Task requirements: From the entries below, pull out word for word the lines beginning at the one that contains "Laporan ini dibuat" and stopping after the one that contains "Mulai cek gratis →".

Material for this task:
>>>>>

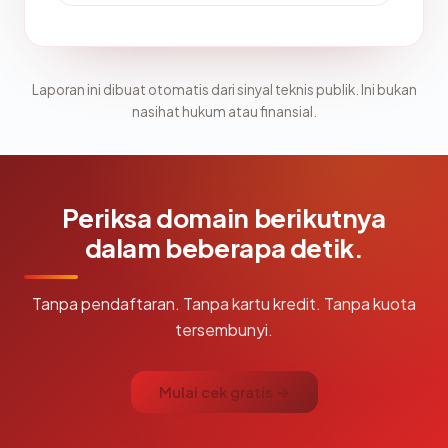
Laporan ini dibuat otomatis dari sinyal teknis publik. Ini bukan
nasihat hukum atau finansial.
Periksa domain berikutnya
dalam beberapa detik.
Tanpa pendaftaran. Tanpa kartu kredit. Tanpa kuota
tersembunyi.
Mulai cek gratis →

<<<<<
>>>>>

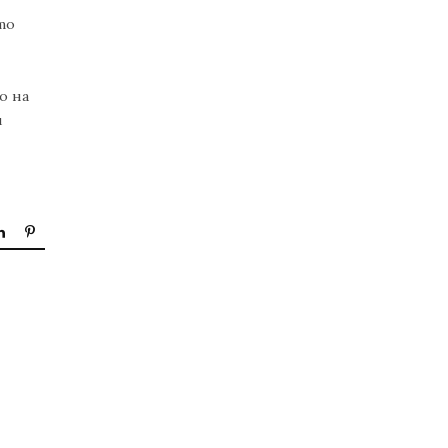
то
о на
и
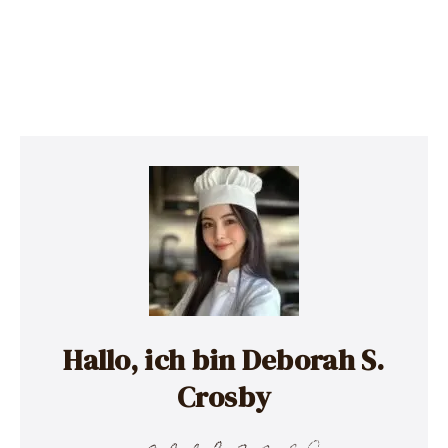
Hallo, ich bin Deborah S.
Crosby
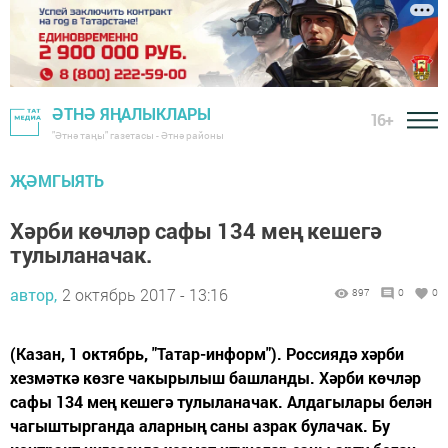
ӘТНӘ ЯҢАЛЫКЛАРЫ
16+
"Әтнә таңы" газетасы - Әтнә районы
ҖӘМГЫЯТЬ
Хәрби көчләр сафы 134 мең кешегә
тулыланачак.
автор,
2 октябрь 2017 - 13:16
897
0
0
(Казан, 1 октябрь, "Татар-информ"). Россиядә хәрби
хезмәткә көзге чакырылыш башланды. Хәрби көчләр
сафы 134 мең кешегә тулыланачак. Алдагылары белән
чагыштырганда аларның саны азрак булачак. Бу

<<<<<

Output of the exercise:
Laporan ini dibuat otomatis dari sinyal teknis publik. Ini bukan
nasihat hukum atau finansial.
Periksa domain berikutnya
dalam beberapa detik.
Tanpa pendaftaran. Tanpa kartu kredit. Tanpa kuota
tersembunyi.
Mulai cek gratis →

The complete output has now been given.